- _Data to use_
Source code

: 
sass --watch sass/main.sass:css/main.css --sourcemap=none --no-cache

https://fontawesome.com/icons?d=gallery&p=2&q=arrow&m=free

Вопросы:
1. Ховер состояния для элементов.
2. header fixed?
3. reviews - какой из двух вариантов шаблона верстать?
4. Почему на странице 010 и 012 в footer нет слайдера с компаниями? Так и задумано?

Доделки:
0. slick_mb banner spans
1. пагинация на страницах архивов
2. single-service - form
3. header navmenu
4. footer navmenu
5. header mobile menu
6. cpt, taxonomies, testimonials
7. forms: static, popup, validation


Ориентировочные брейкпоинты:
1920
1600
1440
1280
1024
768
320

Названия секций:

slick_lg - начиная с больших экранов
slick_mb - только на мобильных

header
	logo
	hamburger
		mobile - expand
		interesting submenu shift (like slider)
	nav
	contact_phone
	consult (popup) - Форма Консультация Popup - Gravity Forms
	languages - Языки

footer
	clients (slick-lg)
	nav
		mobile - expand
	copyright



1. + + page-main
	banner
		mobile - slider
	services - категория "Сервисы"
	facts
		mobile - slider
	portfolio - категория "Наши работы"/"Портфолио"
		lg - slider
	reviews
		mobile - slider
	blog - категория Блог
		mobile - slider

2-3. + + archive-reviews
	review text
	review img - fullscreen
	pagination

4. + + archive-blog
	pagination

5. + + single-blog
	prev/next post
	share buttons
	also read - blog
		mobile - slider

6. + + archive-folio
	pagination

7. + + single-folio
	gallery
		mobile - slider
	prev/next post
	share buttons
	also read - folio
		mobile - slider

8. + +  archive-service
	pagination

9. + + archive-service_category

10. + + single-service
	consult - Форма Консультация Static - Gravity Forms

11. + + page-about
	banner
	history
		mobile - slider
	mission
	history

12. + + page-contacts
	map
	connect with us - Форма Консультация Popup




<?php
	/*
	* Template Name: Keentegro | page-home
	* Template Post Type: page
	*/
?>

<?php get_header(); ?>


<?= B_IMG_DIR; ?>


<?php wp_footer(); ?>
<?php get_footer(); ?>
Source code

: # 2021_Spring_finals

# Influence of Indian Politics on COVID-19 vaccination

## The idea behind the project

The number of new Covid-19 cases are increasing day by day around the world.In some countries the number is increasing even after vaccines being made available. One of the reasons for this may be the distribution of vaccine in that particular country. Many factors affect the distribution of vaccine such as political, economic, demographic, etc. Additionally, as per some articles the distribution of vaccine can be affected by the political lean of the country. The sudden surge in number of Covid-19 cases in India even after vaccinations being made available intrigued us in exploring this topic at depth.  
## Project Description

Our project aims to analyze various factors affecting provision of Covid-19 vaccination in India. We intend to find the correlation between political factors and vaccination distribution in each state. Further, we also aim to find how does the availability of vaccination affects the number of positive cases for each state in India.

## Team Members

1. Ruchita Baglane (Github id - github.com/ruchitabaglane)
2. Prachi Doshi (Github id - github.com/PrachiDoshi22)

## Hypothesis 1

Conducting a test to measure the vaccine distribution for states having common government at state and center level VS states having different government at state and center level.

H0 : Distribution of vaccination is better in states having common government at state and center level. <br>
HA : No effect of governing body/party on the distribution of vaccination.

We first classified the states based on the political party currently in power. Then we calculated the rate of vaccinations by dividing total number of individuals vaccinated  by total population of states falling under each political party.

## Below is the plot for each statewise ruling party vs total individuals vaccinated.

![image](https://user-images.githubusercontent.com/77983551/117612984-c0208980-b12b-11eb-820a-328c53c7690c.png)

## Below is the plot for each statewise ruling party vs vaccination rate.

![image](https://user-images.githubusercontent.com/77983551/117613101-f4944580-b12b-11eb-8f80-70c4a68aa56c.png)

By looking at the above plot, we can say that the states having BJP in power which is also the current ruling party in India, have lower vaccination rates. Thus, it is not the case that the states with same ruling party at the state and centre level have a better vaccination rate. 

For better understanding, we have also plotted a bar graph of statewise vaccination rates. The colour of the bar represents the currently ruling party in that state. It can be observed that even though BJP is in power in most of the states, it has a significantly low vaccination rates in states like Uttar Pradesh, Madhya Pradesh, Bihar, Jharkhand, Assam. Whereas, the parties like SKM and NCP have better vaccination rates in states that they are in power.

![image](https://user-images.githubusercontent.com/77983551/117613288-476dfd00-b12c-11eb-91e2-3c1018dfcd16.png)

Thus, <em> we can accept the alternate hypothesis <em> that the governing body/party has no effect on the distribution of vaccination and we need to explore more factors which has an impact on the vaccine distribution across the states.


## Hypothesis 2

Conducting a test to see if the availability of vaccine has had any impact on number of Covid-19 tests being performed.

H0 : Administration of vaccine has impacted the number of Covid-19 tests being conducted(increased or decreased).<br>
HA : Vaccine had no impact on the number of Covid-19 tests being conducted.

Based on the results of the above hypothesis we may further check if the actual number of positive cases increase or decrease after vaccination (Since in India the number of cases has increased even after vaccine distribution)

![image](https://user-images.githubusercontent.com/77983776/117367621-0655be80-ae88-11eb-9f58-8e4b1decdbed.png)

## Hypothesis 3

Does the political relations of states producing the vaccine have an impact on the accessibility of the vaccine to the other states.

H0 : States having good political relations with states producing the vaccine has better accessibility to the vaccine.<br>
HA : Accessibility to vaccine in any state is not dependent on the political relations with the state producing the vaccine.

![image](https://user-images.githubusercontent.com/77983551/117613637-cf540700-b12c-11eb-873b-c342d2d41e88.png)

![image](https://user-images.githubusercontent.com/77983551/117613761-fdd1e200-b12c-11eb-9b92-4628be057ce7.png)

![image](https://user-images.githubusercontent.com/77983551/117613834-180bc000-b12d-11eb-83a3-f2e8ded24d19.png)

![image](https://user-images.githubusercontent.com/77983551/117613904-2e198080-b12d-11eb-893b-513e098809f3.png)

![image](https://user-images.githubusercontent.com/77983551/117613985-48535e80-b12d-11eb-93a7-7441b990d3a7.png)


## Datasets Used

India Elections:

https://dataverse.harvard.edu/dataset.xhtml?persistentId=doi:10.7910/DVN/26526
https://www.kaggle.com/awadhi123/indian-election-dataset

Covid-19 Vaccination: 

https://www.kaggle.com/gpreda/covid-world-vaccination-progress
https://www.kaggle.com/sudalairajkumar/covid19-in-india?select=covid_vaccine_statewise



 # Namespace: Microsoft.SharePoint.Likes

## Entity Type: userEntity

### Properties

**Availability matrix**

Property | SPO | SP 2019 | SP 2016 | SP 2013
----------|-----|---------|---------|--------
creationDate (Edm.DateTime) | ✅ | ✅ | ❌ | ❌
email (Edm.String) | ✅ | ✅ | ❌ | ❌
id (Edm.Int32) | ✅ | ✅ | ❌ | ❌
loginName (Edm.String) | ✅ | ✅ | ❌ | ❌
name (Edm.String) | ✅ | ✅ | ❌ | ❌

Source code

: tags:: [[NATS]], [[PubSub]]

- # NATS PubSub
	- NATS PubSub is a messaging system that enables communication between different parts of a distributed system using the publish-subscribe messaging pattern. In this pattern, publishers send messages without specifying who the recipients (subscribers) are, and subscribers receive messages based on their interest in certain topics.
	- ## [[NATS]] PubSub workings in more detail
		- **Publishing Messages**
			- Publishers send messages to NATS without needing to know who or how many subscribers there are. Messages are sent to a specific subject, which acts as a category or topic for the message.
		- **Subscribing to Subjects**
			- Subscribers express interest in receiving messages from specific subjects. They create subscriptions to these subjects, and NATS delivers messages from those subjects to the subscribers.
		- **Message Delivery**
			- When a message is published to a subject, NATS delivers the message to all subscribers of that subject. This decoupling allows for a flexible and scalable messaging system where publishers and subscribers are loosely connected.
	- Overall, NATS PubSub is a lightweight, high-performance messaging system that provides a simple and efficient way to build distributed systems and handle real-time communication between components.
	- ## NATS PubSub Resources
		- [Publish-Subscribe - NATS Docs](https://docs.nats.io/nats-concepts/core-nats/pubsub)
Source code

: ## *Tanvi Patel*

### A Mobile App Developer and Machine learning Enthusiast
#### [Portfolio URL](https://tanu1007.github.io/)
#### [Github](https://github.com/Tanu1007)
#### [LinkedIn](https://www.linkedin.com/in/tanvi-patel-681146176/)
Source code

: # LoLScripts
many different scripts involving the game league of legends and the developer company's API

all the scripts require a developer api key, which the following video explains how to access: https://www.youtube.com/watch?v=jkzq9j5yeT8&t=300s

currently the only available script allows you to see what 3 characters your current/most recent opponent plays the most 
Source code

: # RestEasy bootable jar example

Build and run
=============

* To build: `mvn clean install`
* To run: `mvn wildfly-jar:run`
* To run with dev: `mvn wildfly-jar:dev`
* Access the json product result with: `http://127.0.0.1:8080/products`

- _Aim of the task_
From the material above, set down exactly the lines between the line holding "#### [Portfolio URL](https://tanu1007.github.io/)" and the line holding "all the scripts", inclusive. Include nothing else.

- _Your solution_
#### [Portfolio URL](https://tanu1007.github.io/)
#### [Github](https://github.com/Tanu1007)
#### [LinkedIn](https://www.linkedin.com/in/tanvi-patel-681146176/)
Source code

: # LoLScripts
many different scripts involving the game league of legends and the developer company's API

all the scripts require a developer api key, which the following video explains how to access: https://www.youtube.com/watch?v=jkzq9j5yeT8&t=300s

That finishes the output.